Trump Shares Doctored Image of Obamas Beside Graffiti-Covered Air Force One

President Donald Trump has shared another inflammatory image attacking former President Barack Obama and former first lady Michelle Obama on his Truth Social platform, this time featuring a doctored photograph of the couple boarding a spray-painted Air Force One.

Trump posts a doctored photo of the Obamas and Air Force One with graffiti spray-painted on plane

The falsified image, posted Sunday, shows the Obamas smiling and waving at the top of stairs alongside a presidential plane covered in graffiti. The spray-painted markings on the aircraft included Obama’s 2008 campaign slogan “Yes We Can,” the word “Obama,” “BLM” as a reference to Black Lives Matter, and Arabic text reading “alhamdulillah,” meaning “praise be to God” or “thank God.”

The doctored photo represents the latest in a pattern of increasingly provocative and demeaning imagery the president has shared targeting the former first family. It arrives just five months after Trump posted another racist image in February depicting the Obamas as primates in a jungle setting. That post drew swift and stiff bipartisan backlash from civil rights leaders and Republican senators, prompting its removal.

The timing carries particular significance given Trump’s recent use of the new Air Force One, a $400 million retrofitted Boeing 747-800 gifted to the United States by the government of Qatar. Trump took his maiden voyage on the aircraft just a week prior to Sunday’s post, marking the first official presidential use of the controversial plane.

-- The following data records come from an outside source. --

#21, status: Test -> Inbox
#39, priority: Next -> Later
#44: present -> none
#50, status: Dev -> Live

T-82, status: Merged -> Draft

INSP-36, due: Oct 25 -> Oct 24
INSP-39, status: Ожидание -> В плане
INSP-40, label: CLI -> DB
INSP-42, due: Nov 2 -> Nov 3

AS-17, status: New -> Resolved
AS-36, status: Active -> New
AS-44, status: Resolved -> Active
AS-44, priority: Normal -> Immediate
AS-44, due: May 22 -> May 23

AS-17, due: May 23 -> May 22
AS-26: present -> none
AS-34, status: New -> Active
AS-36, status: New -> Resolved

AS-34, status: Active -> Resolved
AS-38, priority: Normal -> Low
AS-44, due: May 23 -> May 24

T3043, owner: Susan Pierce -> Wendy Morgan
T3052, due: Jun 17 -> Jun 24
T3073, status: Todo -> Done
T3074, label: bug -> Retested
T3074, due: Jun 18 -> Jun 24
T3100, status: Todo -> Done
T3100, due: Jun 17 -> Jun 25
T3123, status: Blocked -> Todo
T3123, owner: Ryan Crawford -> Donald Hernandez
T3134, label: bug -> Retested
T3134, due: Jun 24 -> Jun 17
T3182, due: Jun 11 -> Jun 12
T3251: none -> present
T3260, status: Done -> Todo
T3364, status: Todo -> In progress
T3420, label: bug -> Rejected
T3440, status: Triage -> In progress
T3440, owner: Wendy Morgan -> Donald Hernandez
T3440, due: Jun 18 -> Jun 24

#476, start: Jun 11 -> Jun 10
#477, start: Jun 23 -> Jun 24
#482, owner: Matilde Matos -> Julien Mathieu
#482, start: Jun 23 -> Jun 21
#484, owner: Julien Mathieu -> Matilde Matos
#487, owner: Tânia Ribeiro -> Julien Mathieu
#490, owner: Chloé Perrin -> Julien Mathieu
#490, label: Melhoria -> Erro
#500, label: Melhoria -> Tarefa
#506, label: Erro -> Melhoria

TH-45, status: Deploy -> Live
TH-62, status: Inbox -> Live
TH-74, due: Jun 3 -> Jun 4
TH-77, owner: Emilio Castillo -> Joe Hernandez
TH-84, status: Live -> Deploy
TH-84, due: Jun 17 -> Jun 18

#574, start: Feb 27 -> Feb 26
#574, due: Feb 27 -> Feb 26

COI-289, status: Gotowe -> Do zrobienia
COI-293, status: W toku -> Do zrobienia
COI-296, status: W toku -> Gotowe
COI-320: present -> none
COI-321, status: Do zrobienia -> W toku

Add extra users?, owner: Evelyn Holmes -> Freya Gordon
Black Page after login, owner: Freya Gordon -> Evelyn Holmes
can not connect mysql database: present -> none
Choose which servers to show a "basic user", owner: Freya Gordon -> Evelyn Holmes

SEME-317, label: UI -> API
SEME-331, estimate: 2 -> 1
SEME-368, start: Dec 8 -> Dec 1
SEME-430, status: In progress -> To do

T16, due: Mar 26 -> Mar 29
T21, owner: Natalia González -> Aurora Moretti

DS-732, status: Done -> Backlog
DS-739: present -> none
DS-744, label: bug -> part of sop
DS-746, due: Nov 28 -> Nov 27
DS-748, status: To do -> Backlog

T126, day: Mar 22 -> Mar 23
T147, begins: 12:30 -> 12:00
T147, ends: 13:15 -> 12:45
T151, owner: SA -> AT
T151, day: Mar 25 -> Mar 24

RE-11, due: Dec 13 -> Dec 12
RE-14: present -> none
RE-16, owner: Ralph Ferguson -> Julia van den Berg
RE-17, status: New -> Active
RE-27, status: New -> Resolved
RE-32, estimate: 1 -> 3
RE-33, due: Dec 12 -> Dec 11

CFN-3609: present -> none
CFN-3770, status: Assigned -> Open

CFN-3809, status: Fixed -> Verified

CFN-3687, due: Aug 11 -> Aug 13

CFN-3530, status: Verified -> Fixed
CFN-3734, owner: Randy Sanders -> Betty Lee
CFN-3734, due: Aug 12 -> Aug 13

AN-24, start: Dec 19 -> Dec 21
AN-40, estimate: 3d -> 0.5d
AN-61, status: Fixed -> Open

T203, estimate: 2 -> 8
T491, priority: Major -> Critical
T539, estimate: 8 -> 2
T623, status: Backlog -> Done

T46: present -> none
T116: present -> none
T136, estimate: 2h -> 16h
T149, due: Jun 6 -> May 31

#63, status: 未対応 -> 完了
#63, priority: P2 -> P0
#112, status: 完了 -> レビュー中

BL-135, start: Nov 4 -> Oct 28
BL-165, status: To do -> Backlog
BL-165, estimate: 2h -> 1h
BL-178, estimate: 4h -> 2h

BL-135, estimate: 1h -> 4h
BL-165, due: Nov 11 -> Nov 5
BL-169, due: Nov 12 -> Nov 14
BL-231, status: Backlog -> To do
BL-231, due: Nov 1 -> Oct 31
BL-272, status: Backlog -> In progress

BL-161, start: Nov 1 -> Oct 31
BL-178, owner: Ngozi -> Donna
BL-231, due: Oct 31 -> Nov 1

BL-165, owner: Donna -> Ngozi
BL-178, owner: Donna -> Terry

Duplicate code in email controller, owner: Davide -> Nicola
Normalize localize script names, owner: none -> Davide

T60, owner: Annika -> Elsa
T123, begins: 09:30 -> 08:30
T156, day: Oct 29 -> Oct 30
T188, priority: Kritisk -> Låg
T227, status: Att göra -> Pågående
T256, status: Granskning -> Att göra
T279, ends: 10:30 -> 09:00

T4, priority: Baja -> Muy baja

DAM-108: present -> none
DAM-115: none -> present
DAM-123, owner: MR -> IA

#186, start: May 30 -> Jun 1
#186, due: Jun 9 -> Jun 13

The new aircraft features Trump’s preferred color scheme of navy blue, red, and gold stripes, replacing the iconic light blue hull that had defined the presidential aircraft for decades.

According to experts and political analysts, the use of graffiti imagery carries particular weight as a coded message referencing crime and urban decay. Such visual language has historically been employed in racist messaging directed at Black people and communities.

Trump’s pattern of attacks on the Obamas extends far beyond the recent months. He has a documented yearslong record of intensely personal criticism of the former president and first lady, including promoting the discredited conspiracy theory that Obama was not born in the United States. His social media posts have featured crude generalizations about majority-Black countries and other inflammatory rhetoric that has sparked widespread condemnation.

Just weeks before Sunday’s post, in June, Trump shared a doctored image of Obama’s newly completed presidential library in Chicago depicting the building as surrounded by garbage and wasteland. Trump posted the altered image at least twice to his social media platform, writing, “The Obama Library ten years from now will be a ‘Mecca’ for those who hate America! President DJT.”

The latest post was part of a broader collection of Sunday messages on Truth Social. Another image targeted Italian Prime Minister Giorgia Meloni, appearing to show her gazing upward at Trump with the words “RESTRAINING ORDER NEEDED” overlaid on the photo. The post appeared designed to mock and embarrass the Italian leader, particularly as Trump had recently suggested that Meloni had asked “over and over” for a photograph with him during the recent Group of Seven summit.

Trump posts a doctored photo of the Obamas and Air Force One with graffiti spray-painted on plane

In February, when Trump shared the racist video depicting the Obamas as apes, White House press secretary Karoline Leavitt initially called criticism of the post “fake outrage” and characterized it as a meme portraying Democrats as characters from the Lion King. However, the White House quickly reversed course following bipartisan condemnation. A White House official stated that a staffer had “erroneously” made the post and it had been taken down. Trump told reporters he had only viewed the beginning of the video and did not see the portion depicting the Obamas. When asked if he would apologize, Trump responded, “No, I didn’t make a mistake.”

Republican Senator Tim Scott of South Carolina, the only Black Republican serving in the Senate, had called the February post “the most racist thing I’ve seen out of this White House,” drawing public condemnation from the president’s own party. House Democratic Leader Hakeem Jeffries had written on social media that Trump was a “vile, unhinged and malignant bottom feeder,” while Senate Minority Leader Chuck Schumer called the imagery “racist,” “vile,” and “abhorrent.”

As of Sunday evening, neither the White House nor representatives for the Obamas had issued any public response to the latest image. Trump spent Sunday at his golf club in Virginia following his Saturday evening speech at the National Mall in Washington, where he marked American independence and the 250th anniversary of the signing of the Declaration of Independence. He is scheduled to depart Monday for Turkey to attend a NATO summit.